“For me, there’s no difference between dream and reality…I never know if what I’m doing is done when I’m dreaming or awake” - Man Ray
Klaus Major’s new work ‘Unfamiliar Territories’ (Series I and II) is exhibited for the first time, at Blender Gallery, Paddington, Sydney. As a contemporary Sydney-based photo-artist, his aim is to “capture reality and abstraction, beauty and danger, external and within”.
This is his third solo show of pinhole photography, following the success of Reservoir at the Centre for Contemporary Photography, Melbourne, and Window at First Draft Gallery, Sydney.

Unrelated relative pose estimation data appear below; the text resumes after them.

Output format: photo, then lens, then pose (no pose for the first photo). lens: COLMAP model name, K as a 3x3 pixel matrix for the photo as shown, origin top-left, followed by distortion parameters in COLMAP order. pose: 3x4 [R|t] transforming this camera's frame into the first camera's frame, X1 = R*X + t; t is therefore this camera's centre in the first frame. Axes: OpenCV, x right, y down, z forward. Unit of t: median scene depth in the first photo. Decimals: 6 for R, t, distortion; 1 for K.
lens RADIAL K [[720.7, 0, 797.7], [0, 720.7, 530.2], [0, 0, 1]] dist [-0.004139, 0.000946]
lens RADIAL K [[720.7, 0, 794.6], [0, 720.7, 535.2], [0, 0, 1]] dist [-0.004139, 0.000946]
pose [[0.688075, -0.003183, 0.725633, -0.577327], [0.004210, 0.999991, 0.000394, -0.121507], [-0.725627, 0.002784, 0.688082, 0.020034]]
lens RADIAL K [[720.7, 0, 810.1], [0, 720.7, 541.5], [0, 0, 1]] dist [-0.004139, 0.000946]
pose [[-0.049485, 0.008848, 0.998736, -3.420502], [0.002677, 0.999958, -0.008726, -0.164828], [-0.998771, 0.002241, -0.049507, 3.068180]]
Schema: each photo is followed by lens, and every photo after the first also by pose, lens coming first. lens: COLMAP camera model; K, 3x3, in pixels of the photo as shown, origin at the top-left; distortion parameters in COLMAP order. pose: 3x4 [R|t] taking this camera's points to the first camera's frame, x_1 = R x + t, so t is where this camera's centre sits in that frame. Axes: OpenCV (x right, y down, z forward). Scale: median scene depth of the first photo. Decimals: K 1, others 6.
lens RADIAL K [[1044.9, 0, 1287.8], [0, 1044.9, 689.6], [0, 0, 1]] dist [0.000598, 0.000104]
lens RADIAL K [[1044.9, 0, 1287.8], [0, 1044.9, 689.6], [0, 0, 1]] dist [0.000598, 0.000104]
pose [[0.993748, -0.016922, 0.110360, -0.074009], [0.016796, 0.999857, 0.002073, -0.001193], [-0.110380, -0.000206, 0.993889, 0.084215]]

The pinhole photographs in Series I were taken with a hand-made pinhole camera. Pinhole cameras are cameras without a lens, where light passes directly though a pin-sized aperture. With such small apertures (equivalent to approximately f100 to f1000), and long exposure times, pinhole images are often ‘softer’ than images made through a lens, have a wide angle of view, nearly infinite depth of field, and strong rectilinear perspective. Pinhole cameras can be engineered as precision optical instruments, or roughly improvised using a cardboard box or similar chamber – Major uses the latter.
On one level the photographs are vignettes of movement and space. For example, traces of sunlight reflected off buildings are captured as if the frames in a movie are compressed into one frame. Metaphorically, the photographs are also an exploration of reality, which is behind everyday reality, in the interplay of actions, dreams, time and memory, chance, and the influence of the unknown. There is an element of magic in the way this is triggered or revealed in the chemistry of silver and paper.
“Major prefers possibility to certainty, which is no way to live but a productive way to make art. These are immensely appealing sophisticated photographs, the beauty of which, under the right conditions, could make you weep” – Bruce James, Sydney Morning Herald.
Directly printed from photographic paper negatives, the photographs are box-framed as an echo of their origins.
The panorama photographs in Series II were taken with a film camera. On one level, the photographs are an interpretation of the Australian landscape, drawn from experiences of various remote locations across Australia, experiences such as the shimmer of white heat, or the hypnotic poetry of repeating forms.
Metaphorically, they can also be seen as an exploration of other realities, such as a personal inner world and mental states, exploring a fluid mix of what might be seen as forbidding or serene, and setting known reference points adrift.